The special committee will reach out to them to get a sense of clearing price (I’d be surprised if the GP doesn’t already know what their price level will be). If Cobas signs a voting agreement, I don’t see why the remaining 12.5% majority threshold will be difficult.
Cost basis on LIFO: 4.83 / FIFO: 4.75
They started buying mid 2021, reduced in Q4 ’22.
Do you (or anyone else) have a sense if a firm like Cobas would accept less than $10 per share as an “appropriate discount to get out of their stake”? Similarly, is anyone aware of a precedent like this (with a Cobas type of firm) as it pertains to any of the other take-privates completed in the last couple years?
Thanks for the another great MLP write-up. A few simple questions as I continue to learn about these situations:
(1) For unitholder approval, is only 66% vote required? Based on your wording, I wasn’t quite sure what the exact threshold is.
(2) Are unitholder votes always required for these MLP buyouts (although as you mention, are usually not important due to GP majority ownership)? For some reason I thought unitholder votes could be bypassed, although that may be just since my default thought is always the unitholder has almost no rights.
For the buyout to pass, a majority (>50%) of unitholders have to approve the transaction. The GP owns around 30%, so another 20% support from minority shareholders will be needed for the offer to go through.
In 3 out of 4 previously covered, the minority MLPs unitholder support was either not required as the GP owned 50%+ (SIRE, SHLX) or the vote was merely a formality (SHLX – the GP owned 48%). In the BKEP case, the general partner also had around 30% stake and, similarly to the current GLOP case, shareholder approval was one of the transaction conditions.
Yesterday GLOP delivered annual report 20-F, 2023-03-06. No major changes spoted on the case.
What seems slightly different from the last year’s 20F is that the ‘Summary of Risk Factors’ section has been somewhat expanded with various additional statements to show how risky the LNG carrier business is and that any resumption of dividends is unlikely. Seems like scare tactics in light of the pending acquisition proposal.
E.g. this was added regarding common distributions (the second part):
“In 2020, we reduced our quarterly cash distribution rate on our common shares to $0.01 per unit. We have maintained this distribution rate throughout 2021 and 2022 and may continue to do so for the foreseeable future; future distributions may remain at this level for an indefinite period or be eliminated entirely, which could impact our ability to raise capital.”

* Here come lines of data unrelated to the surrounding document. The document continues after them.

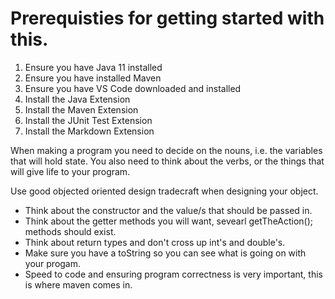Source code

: # Prerequisties for getting started with this.

1. Ensure you have Java 11 installed
2. Ensure you have installed Maven
3. Ensure you have VS Code downloaded and installed
4. Install the Java Extension
4. Install the Maven Extension
4. Install the JUnit Test Extension
4. Install the Markdown Extension

When making a program you need to decide on the nouns, i.e. the variables that will hold state.  You also need to think about the verbs, or the things that will give life to your program.

Use good objected oriented design tradecraft when designing your object.  
 - Think about the constructor and the value/s that should be passed in.  
 - Think about the getter methods you will want, sevearl getTheAction(); methods should exist.
 - Think about return types and don't cross up int's and double's.
 - Make sure you have a toString so you can see what is going on with your progam.
 - Speed to code and ensuring program correctness is very important, this is where maven comes in.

And this one on LNG business:
“These factors could have a material adverse effect on our business, results of operations, financial condition, the value of our assets, and could further reduce or eliminate our ability to pay distributions on our common or Preference Units.”
In the previous report similar statement are also present, but not as part of summary risks.
GLOP write-up on 3/8 writeup (copycat?)
I thought the writeup had original points (not purely a copycat)…and the writeup’s main points strengthened my conclusion to hold onto my GLOP long position until 2H2023.